What this means for psychedelic research

The discovery provides new genetic resources for research on psilocybin-producing mushrooms at a time when clinical interest in psychedelics is surging. P. ochraceocentrata has different chemical characteristics from P. cubensis, which could be relevant for researchers investigating how psilocybin content and related alkaloid profiles vary across species.

It also highlights how much remains unknown about psychedelic mushroom diversity. If one of the most widely cultivated strains in the world was actually a different species and nobody noticed until now, what else is growing in undersampled regions?

Limitations of the study

The molecular clock dating provides an estimate, not a precise date, for the divergence. Calibration of molecular clocks in fungi is notoriously difficult, and the 1.5-million-year figure carries uncertainty. The ecological niche modeling depends on assumptions about past climate conditions that are themselves reconstructions.

The study also does not characterize the full chemical profile of P. ochraceocentrata or compare its psychoactive properties systematically with P. cubensis in controlled settings. The "Natal super strength" reputation is anecdotal, based on grower reports rather than standardized assays.

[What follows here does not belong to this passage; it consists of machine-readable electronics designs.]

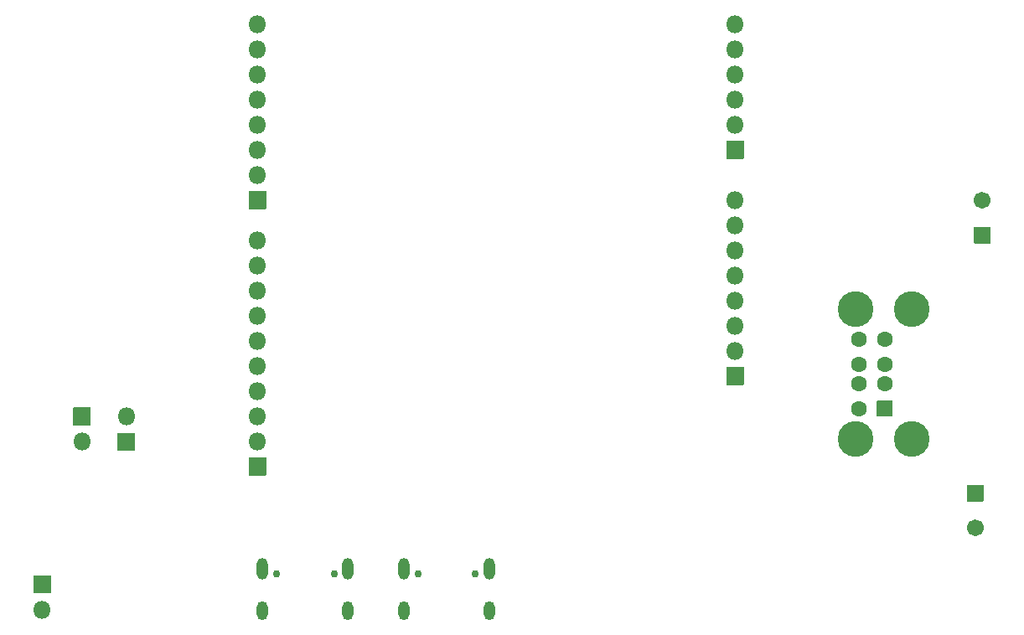
<source format=gbs>
G04 #@! TF.GenerationSoftware,KiCad,Pcbnew,8.0.8+1*
G04 #@! TF.CreationDate,2025-04-26T20:07:53+00:00*
G04 #@! TF.ProjectId,mbed-ce-ci-shield-v2,6d626564-2d63-4652-9d63-692d73686965,0*
G04 #@! TF.SameCoordinates,Original*
G04 #@! TF.FileFunction,Soldermask,Bot*
G04 #@! TF.FilePolarity,Negative*
%FSLAX46Y46*%
G04 Gerber Fmt 4.6, Leading zero omitted, Abs format (unit mm)*
G04 Created by KiCad (PCBNEW 8.0.8+1) date 2025-04-26 20:07:53*
%MOMM*%
%LPD*%
G01*
G04 APERTURE LIST*
%ADD10O,1.801600X1.801600*%
%ADD11C,1.701600*%
%ADD12C,0.751600*%
%ADD13O,1.101600X2.201600*%
%ADD14O,1.101600X1.901600*%
%ADD15C,1.601600*%
%ADD16C,3.601600*%
G04 APERTURE END LIST*
G36*
G01*
X80650800Y-72020000D02*
X80650800Y-73720000D01*
G75*
G02*
X80600000Y-73770800I-50800J0D01*
G01*
X78900000Y-73770800D01*
G75*
G02*
X78849200Y-73720000I0J50800D01*
G01*
X78849200Y-72020000D01*
G75*
G02*
X78900000Y-71969200I50800J0D01*
G01*
X80600000Y-71969200D01*
G75*
G02*
X80650800Y-72020000I0J-50800D01*
G01*
G37*
D10*
X79750000Y-70330000D03*
X79750000Y-67790000D03*
X79750000Y-65250000D03*
X79750000Y-62710000D03*
X79750000Y-60170000D03*
X79750000Y-57630000D03*
X79750000Y-55090000D03*
G36*
G01*
X153800000Y-77253451D02*
X152200000Y-77253451D01*
G75*
G02*
X152149200Y-77202651I0J50800D01*
G01*
X152149200Y-75602651D01*
G75*
G02*
X152200000Y-75551851I50800J0D01*
G01*
X153800000Y-75551851D01*
G75*
G02*
X153850800Y-75602651I0J-50800D01*
G01*
X153850800Y-77202651D01*
G75*
G02*
X153800000Y-77253451I-50800J0D01*
G01*
G37*
D11*
X153000000Y-72902651D03*
G36*
G01*
X80650800Y-98944000D02*
X80650800Y-100644000D01*
G75*
G02*
X80600000Y-100694800I-50800J0D01*
G01*
X78900000Y-100694800D01*
G75*
G02*
X78849200Y-100644000I0J50800D01*
G01*
X78849200Y-98944000D01*
G75*
G02*
X78900000Y-98893200I50800J0D01*
G01*
X80600000Y-98893200D01*
G75*
G02*
X80650800Y-98944000I0J-50800D01*
G01*
G37*
D10*
X79750000Y-97254000D03*
X79750000Y-94714000D03*
X79750000Y-92174000D03*
X79750000Y-89634000D03*
X79750000Y-87094000D03*
X79750000Y-84554000D03*
X79750000Y-82014000D03*
X79750000Y-79474000D03*
X79750000Y-76934000D03*
D12*
X95995051Y-110660000D03*
X101775051Y-110660000D03*
D13*
X94565051Y-110160000D03*
D14*
X94565051Y-114340000D03*
D13*
X103205051Y-110160000D03*
D14*
X103205051Y-114340000D03*
G36*
G01*
X128910800Y-89800000D02*
X128910800Y-91500000D01*
G75*
G02*
X128860000Y-91550800I-50800J0D01*
G01*
X127160000Y-91550800D01*
G75*
G02*
X127109200Y-91500000I0J50800D01*
G01*
X127109200Y-89800000D01*
G75*
G02*
X127160000Y-89749200I50800J0D01*
G01*
X128860000Y-89749200D01*
G75*
G02*
X128910800Y-89800000I0J-50800D01*
G01*
G37*
D10*
X128010000Y-88110000D03*
X128010000Y-85570000D03*
X128010000Y-83030000D03*
X128010000Y-80490000D03*
X128010000Y-77950000D03*
X128010000Y-75410000D03*
X128010000Y-72870000D03*
G36*
G01*
X128910800Y-66940000D02*
X128910800Y-68640000D01*
G75*
G02*
X128860000Y-68690800I-50800J0D01*
G01*
X127160000Y-68690800D01*
G75*
G02*
X127109200Y-68640000I0J50800D01*
G01*
X127109200Y-66940000D01*
G75*
G02*
X127160000Y-66889200I50800J0D01*
G01*
X128860000Y-66889200D01*
G75*
G02*
X128910800Y-66940000I0J-50800D01*
G01*
G37*
X128010000Y-65250000D03*
X128010000Y-62710000D03*
X128010000Y-60170000D03*
X128010000Y-57630000D03*
X128010000Y-55090000D03*
G36*
G01*
X67400800Y-96425000D02*
X67400800Y-98125000D01*
G75*
G02*
X67350000Y-98175800I-50800J0D01*
G01*
X65650000Y-98175800D01*
G75*
G02*
X65599200Y-98125000I0J50800D01*
G01*
X65599200Y-96425000D01*
G75*
G02*
X65650000Y-96374200I50800J0D01*
G01*
X67350000Y-96374200D01*
G75*
G02*
X67400800Y-96425000I0J-50800D01*
G01*
G37*
X66500000Y-94735000D03*
G36*
G01*
X57099200Y-112575000D02*
X57099200Y-110875000D01*
G75*
G02*
X57150000Y-110824200I50800J0D01*
G01*
X58850000Y-110824200D01*
G75*
G02*
X58900800Y-110875000I0J-50800D01*
G01*
X58900800Y-112575000D01*
G75*
G02*
X58850000Y-112625800I-50800J0D01*
G01*
X57150000Y-112625800D01*
G75*
G02*
X57099200Y-112575000I0J50800D01*
G01*
G37*
X58000000Y-114265000D03*
G36*
G01*
X61099200Y-95575000D02*
X61099200Y-93875000D01*
G75*
G02*
X61150000Y-93824200I50800J0D01*
G01*
X62850000Y-93824200D01*
G75*
G02*
X62900800Y-93875000I0J-50800D01*
G01*
X62900800Y-95575000D01*
G75*
G02*
X62850000Y-95625800I-50800J0D01*
G01*
X61150000Y-95625800D01*
G75*
G02*
X61099200Y-95575000I0J50800D01*
G01*
G37*
X62000000Y-97265000D03*
D12*
X81700000Y-110660000D03*
X87480000Y-110660000D03*
D13*
X80270000Y-110160000D03*
D14*
X80270000Y-114340000D03*
D13*
X88910000Y-110160000D03*
D14*
X88910000Y-114340000D03*
G36*
G01*
X151450000Y-101649200D02*
X153050000Y-101649200D01*
G75*
G02*
X153100800Y-101700000I0J-50800D01*
G01*
X153100800Y-103300000D01*
G75*
G02*
X153050000Y-103350800I-50800J0D01*
G01*
X151450000Y-103350800D01*
G75*
G02*
X151399200Y-103300000I0J50800D01*
G01*
X151399200Y-101700000D01*
G75*
G02*
X151450000Y-101649200I50800J0D01*
G01*
G37*
D11*
X152250000Y-106000000D03*
G36*
G01*
X143908485Y-93190000D02*
X143908485Y-94690000D01*
G75*
G02*
X143857685Y-94740800I-50800J0D01*
G01*
X142357685Y-94740800D01*
G75*
G02*
X142306885Y-94690000I0J50800D01*
G01*
X142306885Y-93190000D01*
G75*
G02*
X142357685Y-93139200I50800J0D01*
G01*
X143857685Y-93139200D01*
G75*
G02*
X143908485Y-93190000I0J-50800D01*
G01*
G37*
D15*
X143107685Y-91440000D03*
X143107685Y-89440000D03*
X143107685Y-86940000D03*
X140487685Y-93940000D03*
X140487685Y-91440000D03*
X140487685Y-89440000D03*
X140487685Y-86940000D03*
D16*
X145817685Y-97010000D03*
X145817685Y-83870000D03*
X140137685Y-97010000D03*
X140137685Y-83870000D03*
M02*

</source>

What the study does establish clearly is that this is a distinct species with a deep evolutionary separation from its domesticated cousin. For a field that is rapidly expanding, both scientifically and commercially, getting the taxonomy right matters.

Source: "Discovery of the closest free-living relative of the domesticated 'magic mushroom' Psilocybe cubensis in Africa." Breyten van der Merwe, Alexander Bradshaw, Bryn Dentinger, Keaton Tremble, Cathy Sharp et al. Proceedings B of the Royal Society, 2026. Stellenbosch University.